映画『カリプソ・ローズ』の上映後、浜村美智子さんと“バナナ・ボート”演奏。緊張したや。そして、なんとも光栄な出来事。浜村さん、めちゃくちゃ声出てて元気いっぱい。おそれいりました。演奏のときに少しお話ししたけれど、20年くらい前に『カリプソ・リズム』というコンピレーションの選曲に関わったとき、タワーレコードのフリーペーパーbounceのインタビューでお会いして以来の再会だった。

控室で浜村さんから「カリプソって何ですかねぇ。わたしこんなに歌っていて何も知らないの」と言われたのが面白かった。
「カリプソとは」みたいなことを調べたことのあるひとならご存知だろう。ハリー・べラフォンテが50年代半ばに大ヒットさせた“バナナボート・ソング”は、ジャマイカのメントというかワークソング的なものが由来のようで。それが、当時のアメリカで漠然としたカリブ感というか、南国感みたいなものを指していたカリプソというキーワードに紐づけられて、ある意味間違ったまま日本に伝えられたというか。

社会風刺や時事ネタを盛り込んで云々…。という、本来のトリニダードのカリプソではない。みたいな指摘がされてきた経緯があって。ただ、今となってはそれも日本におけるカリプソのユニークな歴史的経緯なのだと思う。世界中のあらゆる時代の音楽が気軽に聴けるようになって思うのは、歪んで伝わったからこそ生まれたユニークな音が沢山あること。まるで帰化生物のように異国の地で、異なる環境で音が進化していく様子の面白さ。とか。そういう流れの中に我々もいると思えば、いきなり窮屈なルールから解放された気になれる。

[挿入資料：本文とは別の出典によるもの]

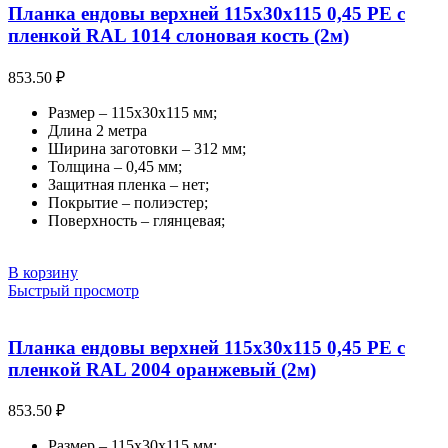
Планка ендовы верхней 115х30х115 0,45 PE с
пленкой RAL 1014 слоновая кость (2м)
853.50
₽
Размер – 115х30х115 мм;
Длина 2 метра
Ширина заготовки – 312 мм;
Толщина – 0,45 мм;
Защитная пленка – нет;
Покрытие – полиэстер;
Поверхность – глянцевая;
В корзину
Быстрый просмотр
Планка ендовы верхней 115х30х115 0,45 PE с
пленкой RAL 2004 оранжевый (2м)
853.50
₽
Размер – 115х30х115 мм;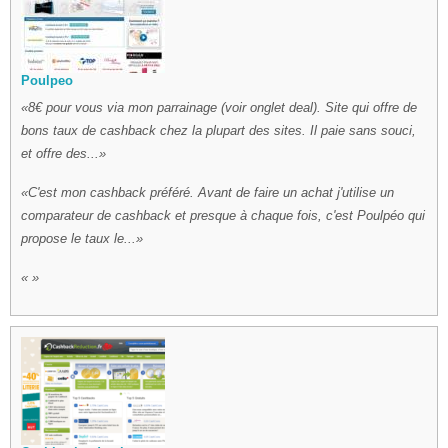
Poulpeo
8€ pour vous via mon parrainage (voir onglet deal). Site qui offre de
bons taux de cashback chez la plupart des sites. Il paie sans souci,
et offre des...
C'est mon cashback préféré. Avant de faire un achat j'utilise un
comparateur de cashback et presque à chaque fois, c'est Poulpéo qui
propose le taux le...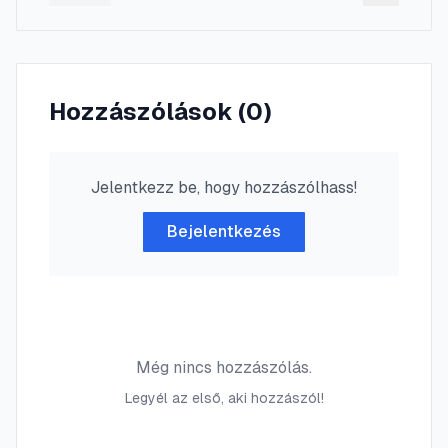
Hozzászólások (
0
)
Jelentkezz be, hogy hozzászólhass!
Bejelentkezés
Még nincs hozzászólás.
Legyél az első, aki hozzászól!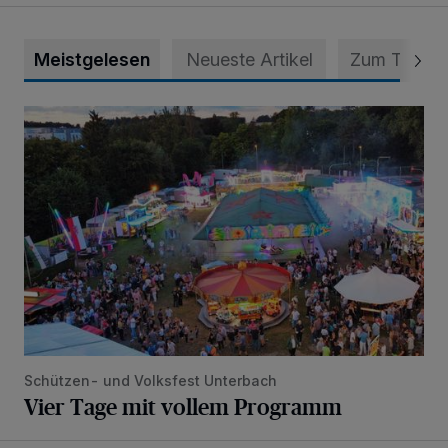
Meistgelesen
Neueste Artikel
Zum Thema
Vier Tage mit vollem Programm
Schützen- und Volksfest Unterbach
Vier Tage mit vollem Programm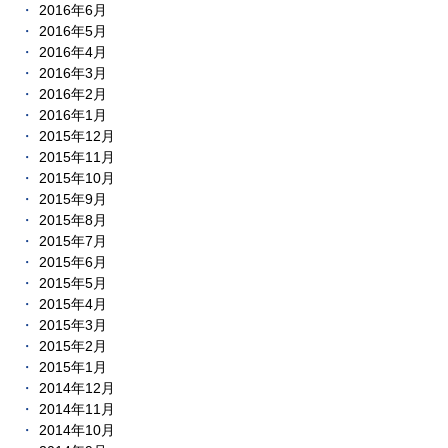
2016年6月
2016年5月
2016年4月
2016年3月
2016年2月
2016年1月
2015年12月
2015年11月
2015年10月
2015年9月
2015年8月
2015年7月
2015年6月
2015年5月
2015年4月
2015年3月
2015年2月
2015年1月
2014年12月
2014年11月
2014年10月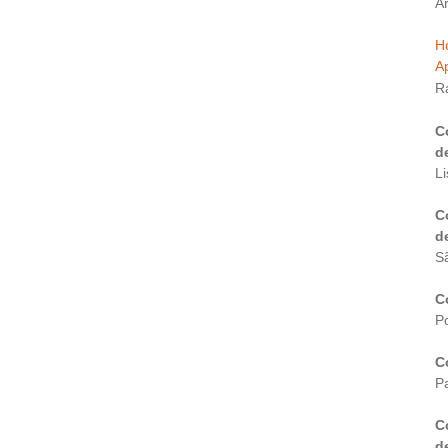
A
H
Ap
R
C
d
L
C
d
S
C
Po
C
Pa
C
d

まずは、キーワードとしての“カリプソ”が紹介された。これは浜村美智子さんの偉業。そして、僕らの世代では様々な音楽を経由してカリプソにたどり着いた連中が試行錯誤した。ルイ・ジョーダンやディジー・ガレスピーのカリプソから辿った者、スカのルーツのひとつとして辿った者、ダンスホール・レゲエからソカそして年代を遡ったり、はたまたソニー・ロリンズの“セント・トーマス”…などなど。コンピレーション盤の『London Is The Place For Me』も、イギリスに渡ったカリプソが洗練されていく様子を覗えて素晴らしいヒントになった。そうやってここ日本でも、徐々に「カリプソとは」が明らかになってきた。

そして、『カリプソ・ローズ』の映画がやってきた。闘う歌としてのカリプソを意外に感じたひともいるだろう。

なにより、この映画を皆が浜村さんと一緒に観たというのが、とてもすてきなことだと思うのだ。